An 1893 world’s fair pavilion is an enduring showcase for Maine industries.
By Julie Senk
On July 1, 1895, a large crowd gathered at the Poland Spring Resort for the dedication of its newest attraction — a balconied and turreted library and arts building nestled in an oak grove near the grand hotel. The occasion celebrated a rescue of sorts: the structure was originally erected on the shore of Lake Michigan in Chicago as a pavilion for the 1893 World’s Columbian Exposition, and it had faced an uncertain future when the world’s fair ended. The city of Chicago didn’t want it, but a number of other parties did, among them Poland Spring owner Hiram Ricker, who saw an opportunity to add a cultural centerpiece to his famous leisure-class spa.

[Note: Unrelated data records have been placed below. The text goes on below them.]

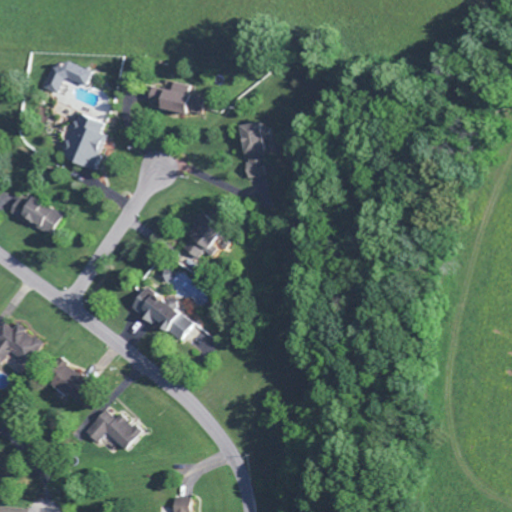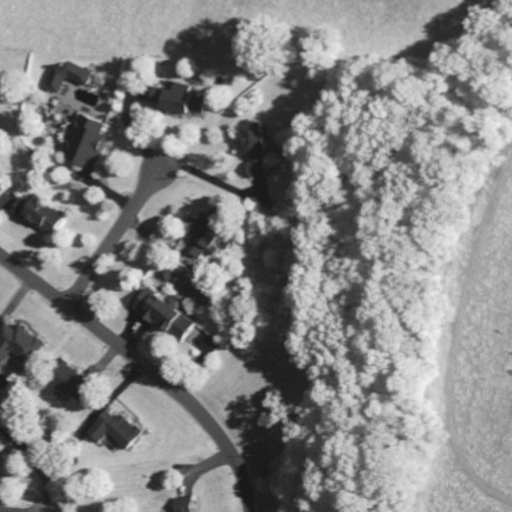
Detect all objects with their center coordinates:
building: (68, 78)
building: (179, 102)
building: (89, 142)
building: (258, 151)
building: (39, 217)
building: (205, 237)
road: (110, 241)
building: (167, 317)
building: (17, 346)
road: (147, 366)
building: (69, 384)
building: (116, 432)
building: (187, 506)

Aptly named the Maine State Building, it was designed by Chicago architect (and Lewiston native) Charles Sumner Frost as a tribute to the state’s history, culture, and development — and as an advertisement for its construction products. It was built of granites from Addison, Biddeford, Calais, Freeport, Hallowell, Norridgewock, and Vinalhaven; slate from Monson; and hardwoods from the North Woods. Liberal Queen Anne–style flourishes include second-story porches, cone-roofed turrets, and intricately carved wood paneling. Its most distinctive characteristic, its octagonal form, was Frost’s response to the irregular-shaped lot it had been assigned at the exposition.
Ricker paid $30,000 (the equivalent of nearly $900,000 today) for the building and spent more than $3,000 to send a 19-man crew to Chicago to dismantle and transport it to Maine on a 16-car freight train decked out in Poland Spring Resort advertisements. At the grand opening nearly a year later, Maine congressman Charles A. Boutelle said, “In visiting this building, we can be carried back in memory to the wonders and emotions of that period.” Today, thanks to the efforts of the Poland Spring Preservation Society, which operates a museum and art gallery in the structure, we still can.